Один из предков Абдаррахмана, пятый Омейяд, послал эмира Мусу в Медный город. Путь вел от Дамаска через Каир и дальше через великую пустыню на запад, к побережью Мавритании. Поход был предпринят ради медных сосудов, куда царь Соломон заключил мятежных демонов. Рыбаки, забрасывавшие сети в Каркарское море, иногда вытаскивали вместе с уловом и эти сосуды. Сосуды были запечатаны печатью Соломона; когда их вскрывали, демон выходил оттуда в виде дымного облака, застилавшего небо.

Эмиры с именем Муса были и позднее, в Гранаде и других городах маврской Испании. Этого Мусу, завоевателя северо-западной Африки, можно считать их прототипом. Западные черты невозможно не заметить, хотя надо учесть, что в верхах различия между расами и областями размываются. Как в моральном плане люди, приближаясь к совершенству, становятся похожими, почти одинаковыми, так и здесь, в плане духовном. Отрыв от мира и материального увеличивается; растет любопытство, а с ним и соблазн приблизиться к последним тайнам, пусть и с большим риском. Это аристотелевская черта. Она ставит себе на службу искусство расчета.

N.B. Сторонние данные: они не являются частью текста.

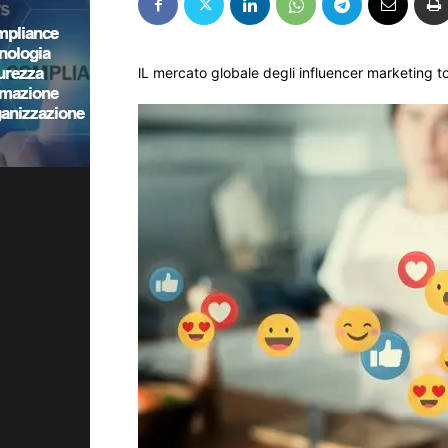
lL mercato globale degli influencer marketing toc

Предание не сообщает, имел ли эмир опасения относительно вскрытия сосудов. Из других источников мы знаем, что это было опасно. Так, один из плененных демонов дал обет сделать своего освободителя могущественнейшим из смертных; сотни лет размышлял он об этом благодеянии. Но потом настрой его духа изменился; в узилище скопилось слишком много яда и желчи. И когда спустя еще сотни лет какой-то рыбак распечатал сосуд, он только хитростью избежал судьбы быть растерзанным демоном. Зло становится тем страшнее, чем дольше оно не находит выхода.

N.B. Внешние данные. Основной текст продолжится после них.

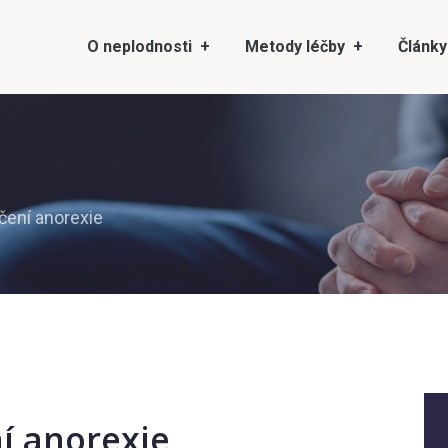
O neplodnosti
Metody léčby
Články
čení anorexie
í anorexie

В любом случае понятно, что Мусу не испугало бы вскрытие сосудов. О его неустрашимости красноречиво говорит поход через пустыню. Старик Абдэссамад, владевший «Книгой тайных сокровищ» и знавший толк в звездах, через четырнадцать месяцев привел караван в Медный город. Люди отдыхали в покинутых крепостях и меж могил заброшенных кладбищ. Иногда находили воду в колодцах, вырытых Искандером во время его движения на Запад.

Но и Медный город вымер и оказался обнесен высокой стеной; прошло еще две луны, прежде чем кузнецы и плотники изготовили лестницу, достигавшую гребня стены. Те, что первыми взобрались наверх, были ослеплены волшебством, хлопали в ладоши и с криком «Ты прекрасен!» бросались вниз. Так один за другим погибли двенадцать спутников Мусы, пока наконец Абдэссамад не сумел одолеть чары благодаря тому, что все время восхождения он призывал имя Аллаха, а очутившись на гребне, вознес молитву о спасении. Сквозь фантастическое видение, словно под зеркалом вод, разглядел он изуродованные тела взошедших на стену до него. И сказал Муса: «Если так ведет себя разумный, то что сделает безумец?»

По винтовой лестнице одной из башен шейх спустился вниз и изнутри открыл ворота мертвого города. Однако ж рассказ об эмире Мусе относился не к этим приключениям, хотя и они имеют свою подоплеку, а к столкновению с историческим миром, который на фоне реальности сказки превращается в призрачное видение.

Поэт Талиб прочел эмиру надписи на надгробиях и стенах обезлюдевших дворцов:

Где те, чья удивительная сила
Высоких и могучих победила?
Где крепости, гордыни персов полны?
Покинут край, владык своих не помнит!
Где властелины, правившие Синдом
И жарким, многоцветным, знойным Индом,
Что зинджи с хабеши смело покорили
И Нубию мятежную громили?
Лежат в могилах, тьма над головою, —
Уж не поведать им тебе былое.
Сгубило время их, и смолкли ныне, —
Давно, давно не святы их твердыни.

Стихи преисполнили Мусу такой печалью, что жизнь показалась ему обузой. Он и его спутники обошли залы дворца и в одном из них обнаружили стол, высеченный из желтого мрамора, или, по иным сведениям, отлитый из китайской стали. На нем было вырезано арабскими письменами:

«За этим столом пировала тысяча царей, слепых на правый глаз, и еще тысяча кривых на левый глаз, – все они давно покинули мир и населяют ныне могилы и катакомбы».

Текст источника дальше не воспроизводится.